Prospective and Concurrent Process Validation of Ranitidine Film Coated Tablet BP 150 mg and Amlodipine Tablet BP 10 mg

Abstract

The aim of present project work was to carryout prospective validation of ranitidine film coated tablet BP 150 mg and concurrent process validation of amlodipine tablet BP 10 mg. For both of the process validation , three consecutive validation batches were taken. For prospective validation of ranitidine tablet, Critical process parameters involved in sifting, granulation, drying of granules, compression and coating of tablet, were identified and evaluated. All the instruments were calibrated as per standard operating procedure. All the raw materials used were verified for their release status. Uniformity of dry mixing was optimum for 10 minutes; assay for uniformity of dry mixing was found 100 ± 2 %. Optimum drying time of 20 minutes for obtaining moisture content of 0.6 – 1.0 %. Blending was optimum for 1 minute.

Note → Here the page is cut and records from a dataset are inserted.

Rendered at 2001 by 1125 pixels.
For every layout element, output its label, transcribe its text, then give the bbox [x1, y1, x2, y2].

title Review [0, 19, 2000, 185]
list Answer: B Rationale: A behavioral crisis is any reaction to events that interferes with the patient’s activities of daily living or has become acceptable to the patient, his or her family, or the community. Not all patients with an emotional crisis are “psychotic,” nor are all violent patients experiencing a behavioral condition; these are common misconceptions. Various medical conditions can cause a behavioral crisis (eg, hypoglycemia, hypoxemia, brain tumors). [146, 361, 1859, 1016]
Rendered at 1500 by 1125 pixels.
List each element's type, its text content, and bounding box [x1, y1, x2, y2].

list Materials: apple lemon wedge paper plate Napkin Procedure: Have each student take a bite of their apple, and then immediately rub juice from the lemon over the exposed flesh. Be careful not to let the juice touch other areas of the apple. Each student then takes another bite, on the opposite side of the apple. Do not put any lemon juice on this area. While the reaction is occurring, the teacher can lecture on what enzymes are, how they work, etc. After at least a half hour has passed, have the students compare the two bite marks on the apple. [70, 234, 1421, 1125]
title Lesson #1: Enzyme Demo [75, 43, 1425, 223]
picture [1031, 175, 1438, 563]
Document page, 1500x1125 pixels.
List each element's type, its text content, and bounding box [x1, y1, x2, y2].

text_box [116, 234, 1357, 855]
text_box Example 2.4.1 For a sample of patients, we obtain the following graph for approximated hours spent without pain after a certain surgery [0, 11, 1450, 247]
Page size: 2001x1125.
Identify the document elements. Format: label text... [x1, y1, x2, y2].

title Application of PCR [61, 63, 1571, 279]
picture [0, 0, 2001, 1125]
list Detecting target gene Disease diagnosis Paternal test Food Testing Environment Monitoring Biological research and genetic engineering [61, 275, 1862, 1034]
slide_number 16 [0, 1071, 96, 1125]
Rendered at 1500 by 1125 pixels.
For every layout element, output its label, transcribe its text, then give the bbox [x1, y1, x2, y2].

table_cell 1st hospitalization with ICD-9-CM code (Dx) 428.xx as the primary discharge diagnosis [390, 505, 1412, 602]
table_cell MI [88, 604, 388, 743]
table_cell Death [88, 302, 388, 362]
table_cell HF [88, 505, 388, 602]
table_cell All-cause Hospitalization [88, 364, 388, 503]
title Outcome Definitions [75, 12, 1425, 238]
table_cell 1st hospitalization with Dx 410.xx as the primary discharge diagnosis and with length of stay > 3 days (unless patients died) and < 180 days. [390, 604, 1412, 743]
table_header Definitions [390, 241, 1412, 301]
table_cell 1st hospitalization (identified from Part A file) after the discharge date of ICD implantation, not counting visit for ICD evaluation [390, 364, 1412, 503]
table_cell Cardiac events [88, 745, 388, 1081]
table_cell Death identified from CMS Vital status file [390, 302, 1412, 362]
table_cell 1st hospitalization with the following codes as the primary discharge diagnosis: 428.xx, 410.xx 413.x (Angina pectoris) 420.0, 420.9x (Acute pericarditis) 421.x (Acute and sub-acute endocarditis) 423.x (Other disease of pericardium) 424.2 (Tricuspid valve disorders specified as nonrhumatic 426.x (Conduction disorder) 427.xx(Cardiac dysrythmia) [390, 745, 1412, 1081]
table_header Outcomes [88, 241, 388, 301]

Assay for uniformity of drug after lubrication was found 99 ± 1 % ;standard deviation was between 0-74 - 0.87. Compression attributes were optimum at 12 RPM. Coating was optimum at 2 - 6 RPM for Ranitidine tablet. For concurrent validation of Amlodipine tablet, Uniformity of dry mixing was optimum for 15 minutes. Assay for uniformity of dry mixing was found 99 ± 1 %.standard deviation was 0.56. Optimum drying time of 1 hour 15min minutes was suitable for obtaining moisture content of 2 - 3%. Blending was optimum for 2 minutes. Assay for uniformity of drug after lubrication was found 99 ± 1 % standard deviation was 1.02.Compression was optimum at 20 RPM. The results indicated that data obtained by process validation of three batches provides high degree of assurance that manufacturing process of Ranitidine tablet and Amlodipine tablet meeting its predetermined specifications and quality attributes.